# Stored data
○ ○ ○ ○ ○
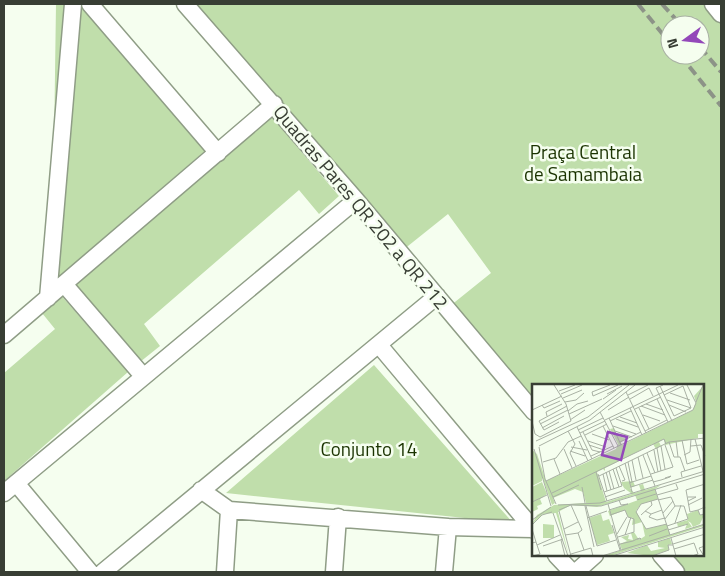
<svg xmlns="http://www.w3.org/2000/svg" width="725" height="576" font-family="'Titillium Web',sans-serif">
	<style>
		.green { fill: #c0deab; fill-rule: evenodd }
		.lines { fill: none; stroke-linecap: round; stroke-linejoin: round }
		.minor-casing { stroke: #8f9d86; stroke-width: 19 }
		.minor { stroke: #fff; stroke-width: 16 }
		.rail { stroke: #8c9387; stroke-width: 4; stroke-dasharray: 10 5; stroke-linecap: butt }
		.labels { text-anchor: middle; stroke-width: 5; stroke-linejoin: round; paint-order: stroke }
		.park-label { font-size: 19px; fill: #1a3300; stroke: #f5feef }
		.street-label { font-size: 19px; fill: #383e34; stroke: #f5feef }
		.inset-road { fill: none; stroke: #a9b1a4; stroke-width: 1 }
		.view { fill: #9348b9; fill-opacity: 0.15; stroke: #9348b9; stroke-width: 2.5 }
		.inset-edge { fill: none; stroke: #383e34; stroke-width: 2.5 }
	</style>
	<rect width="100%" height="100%" fill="#f5feef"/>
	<path class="green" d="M 56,4 L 79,4 L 205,151 L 52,283 Z
		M 194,4 L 718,4 L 721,7 L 721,572 L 686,572 L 670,555 L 704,555 L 704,385 L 534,385 L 534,401 L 450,306 L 491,273 L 448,214 L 403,250 ZM 670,25 L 700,25 L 700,55 L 670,55 Z
		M 264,108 L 339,196 L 319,214 L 299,190 L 144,324 L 160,346 L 130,370 L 54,283 Z
		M 52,285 L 128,372 L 4,481 L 4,373 L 55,329 L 33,302 Z
		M 374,365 L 513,523 L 226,493 Z"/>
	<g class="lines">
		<defs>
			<path id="minor" d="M 90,4 L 218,153
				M 185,4 L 356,200 L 534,412
				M 713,4 L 721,14
				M 64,284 L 143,376
				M 48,298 L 73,4
				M 4,335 L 274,104
				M 379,345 L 534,530
				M 16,483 L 90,572
				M 201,490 L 229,510 L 448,527 L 533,529
				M 4,493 L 356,200
				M 556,555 L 572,572
				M 661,555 L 676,572
				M 103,572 L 437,296
				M 225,572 L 229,510
				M 334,572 L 338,517
				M 444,572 L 448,527
				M 576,572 L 595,555"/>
		</defs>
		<use href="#minor" class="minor-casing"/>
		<use href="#minor" class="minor"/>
		<path class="rail" d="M 638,4 L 670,43
			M 662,4 L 681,25
			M 700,47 L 721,72
			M 680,55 L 721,106"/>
	</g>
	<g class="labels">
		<g class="park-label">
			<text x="583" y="159">Praça Central<tspan x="583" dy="22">de Samambaia</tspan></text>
			<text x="369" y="456">Conjunto 14</text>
		</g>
		<g class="street-label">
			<text transform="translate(361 207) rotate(50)" y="7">Quadras Pares QR 202 a QR 212</text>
		</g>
	</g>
	<g transform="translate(532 384)">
		<rect width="172" height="172" fill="#f5feef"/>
		<path d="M 172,1 L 172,53 L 172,50 L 166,50 L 166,54 L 133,61 L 132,55 L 127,58 L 129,62 L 124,65 L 121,60 L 73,84 L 73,87 L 71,85 L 65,88 L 74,118 L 100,110 L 92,104 L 89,98 L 101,97 L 103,102 L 98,104 L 102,109 L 109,107 L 107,101 L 111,100 L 113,106 L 129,101 L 123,105 L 126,115 L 109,120 L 104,127 L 114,145 L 135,140 L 138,151 L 172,140 L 172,142 L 78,172 L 71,172 L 90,166 L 76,127 L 109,115 L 105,116 L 103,111 L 65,123 L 39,121 L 26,128 L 37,172 L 24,129 L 11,130 L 0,140 L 5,131 L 22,121 L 54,119 L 51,108 L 43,105 L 21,114 L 23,119 L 20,121 L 10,92 L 10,97 L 0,102 L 0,66 L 5,70 L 14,97 L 84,65 L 86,60 L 78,45 L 82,44 L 84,51 L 95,55 L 89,58 L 90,61 L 161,26 L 164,18 L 162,12 ZM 93,126 L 96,133 L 101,134 L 100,141 L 110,138 L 113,152 L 107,156 L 102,148 L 99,149 L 101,156 L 96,155 L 97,151 L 89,153 L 95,157 L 88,160 L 78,132 ZM 10,98 L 15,110 L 8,115 L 10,120 L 5,122 L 6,125 L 0,128 L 0,103 ZM 166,126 L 168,131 L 172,131 L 168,140 L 161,143 L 159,139 L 156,137 L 160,143 L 153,145 L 155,140 L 146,143 L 145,139 L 156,136 L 155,130 ZM 69,130 L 71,137 L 77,135 L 82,149 L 76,151 L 78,157 L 65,161 L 57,134 ZM 11,140 L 22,141 L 22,154 L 11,154 ZM 138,154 L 140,160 L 136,161 L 137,166 L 119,172 L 95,169 L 115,161 L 119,167 L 133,164 L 126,163 L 126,158 Z" fill="#c0deab" fill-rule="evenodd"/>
		<path class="inset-road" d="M 22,1 L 34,20 L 39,37M 78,1 L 60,8 L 61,12 L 86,1M 131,1 L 124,4 L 140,37M 128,2 L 142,32M 27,7 L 43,1M 94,8 L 114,49M 138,9 L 158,16M 29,10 L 50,1M 75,10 L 90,2M 96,11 L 116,1M 132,11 L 151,2M 31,14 L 50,6M 71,15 L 84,6M 98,15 L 117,4 L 121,12M 125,15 L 136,38M 135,16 L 159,24M 33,18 L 44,16 L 52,9M 164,18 L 171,1M 114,20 L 131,26M 10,21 L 12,24 L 28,17M 137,21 L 154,28M 109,22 L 133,31M 98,24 L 110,51M 107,24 L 117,45M 103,25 L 129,13M 0,26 L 30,12M 76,26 L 97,13M 36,27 L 45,20 L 56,17M 68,28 L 86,62M 37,30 L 70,15M 111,31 L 128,37M 15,32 L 14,28 L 30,20M 142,32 L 159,24 L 151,2M 88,33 L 105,39M 77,34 L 89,61M 84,35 L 106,43M 38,36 L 53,26M 73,36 L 146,1M 0,37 L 3,50 L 8,53 L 39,37M 78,37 L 99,27M 27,38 L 12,46 L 7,37 L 35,22M 8,40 L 36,26M 71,42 L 82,64M 81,42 L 104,50M 45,43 L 60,75M 10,44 L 32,32M 46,46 L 71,34M 36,47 L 43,60 L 38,69 L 44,82M 83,47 L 100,53M 113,47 L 135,36M 51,48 L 60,66 L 68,68M 48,49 L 73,37M 60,50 L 77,56M 53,51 L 75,40M 163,55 L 171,87M 150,56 L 155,80 L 167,76M 4,57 L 56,33 L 97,1M 47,57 L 56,77M 56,57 L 74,63M 144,57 L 146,73M 88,58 L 109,48M 137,58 L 142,73 L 148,73 L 153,87M 57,61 L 72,66M 7,62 L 58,36 L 103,1M 129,62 L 133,85M 159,62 L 169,61 L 173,72M 7,63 L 13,95 L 24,120M 39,63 L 55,66M 125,64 L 129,87M 2,65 L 19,122M 32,65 L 40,84M 122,66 L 126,88M 38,67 L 53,72M 115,69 L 123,89M 111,71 L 123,102M 152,71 L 158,68 L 159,55M 59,72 L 81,62M 106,73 L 111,94M 22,75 L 28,90M 100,76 L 104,96M 11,78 L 24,74 L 36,58 L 49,52M 96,78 L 100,98M 93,79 L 100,108M 87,82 L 93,96 L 90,97M 81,85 L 87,103M 77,87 L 82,105M 64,88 L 69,106M 74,88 L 79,106M 66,90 L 75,117M 71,90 L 75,107M 119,90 L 141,83 L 133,61M 67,92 L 137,58 L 173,54M 150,93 L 149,88 L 169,82M 14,97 L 161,26 L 164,19 L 155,1M 121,98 L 129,96 L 138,93 L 139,92 L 133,94M 97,99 L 119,92M 173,100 L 154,106 L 158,128 L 166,126 L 168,131 L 173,130M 50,103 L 53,119M 99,103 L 121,96M 123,105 L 138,151M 72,108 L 90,102 L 84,84M 20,109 L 132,55 L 134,60M 125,111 L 146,105 L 144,100M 21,113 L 47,101M 73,113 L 93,106M 126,115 L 109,120 L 104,128 L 114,145 L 135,140M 105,116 L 124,110M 126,116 L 139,113 L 143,122 L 152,122 L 156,135 L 135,142M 156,117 L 164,113 L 156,113M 0,118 L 15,111M 76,120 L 89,166M 26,121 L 68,119 L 173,87M 39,121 L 50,146 L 46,149M 156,121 L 170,114M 53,122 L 62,163M 54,122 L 65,162M 27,126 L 39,121 L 69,122 L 173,90M 77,126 L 96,120 L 89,121 L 87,116M 166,126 L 173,123 L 171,131M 27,127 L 39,172M 113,127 L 119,130 L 130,126M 21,129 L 36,172M 131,129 L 141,117M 119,130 L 117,133 L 125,136 L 133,134M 78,131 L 93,126 L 96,133 L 102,135 L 102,148 L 86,153M 109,131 L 120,121 L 119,117M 55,134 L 75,127M 133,135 L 143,122M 0,136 L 19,123M 143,139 L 149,121M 0,141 L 10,131 L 20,128M 80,141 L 88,166M 0,145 L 4,158 L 0,159M 32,145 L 46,138M 136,146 L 156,140M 85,150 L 95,133M 33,151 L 46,149 L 52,166M 93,151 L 99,133M 117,152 L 135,145M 139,154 L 144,172M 29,156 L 33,172M 88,160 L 101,157 L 105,155 L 108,154 L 109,155 L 105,155M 141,160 L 173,150M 5,161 L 28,151M 11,162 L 31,155M 65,162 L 84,156M 142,165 L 162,159 L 166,170 L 160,172M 39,170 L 59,164 L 61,172M 1,172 L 8,170 L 4,158M 70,172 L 173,140M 80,172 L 173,143M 120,172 L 137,166 L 136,161 L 141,161M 172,172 L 167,164 L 173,162"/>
		<path class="view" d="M 76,48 L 95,53 L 89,76 L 70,71 Z"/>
		<rect width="172" height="172" class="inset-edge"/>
	</g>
	<rect width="725" height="576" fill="none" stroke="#383e34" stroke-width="10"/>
	<g transform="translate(685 40) rotate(255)"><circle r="24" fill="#f5feef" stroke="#a9b1a4"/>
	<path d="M0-4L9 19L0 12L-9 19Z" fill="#9348b9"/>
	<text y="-8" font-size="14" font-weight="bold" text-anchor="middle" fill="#383e34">N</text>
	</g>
</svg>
○ ○ ○ ○ ○
# WORK TO BE COMPLETED
Every line containing the string "lines" is required; copy each such line from the data.

# TASK SOLUTION
		.lines { fill: none; stroke-linecap: round; stroke-linejoin: round }
	<g class="lines">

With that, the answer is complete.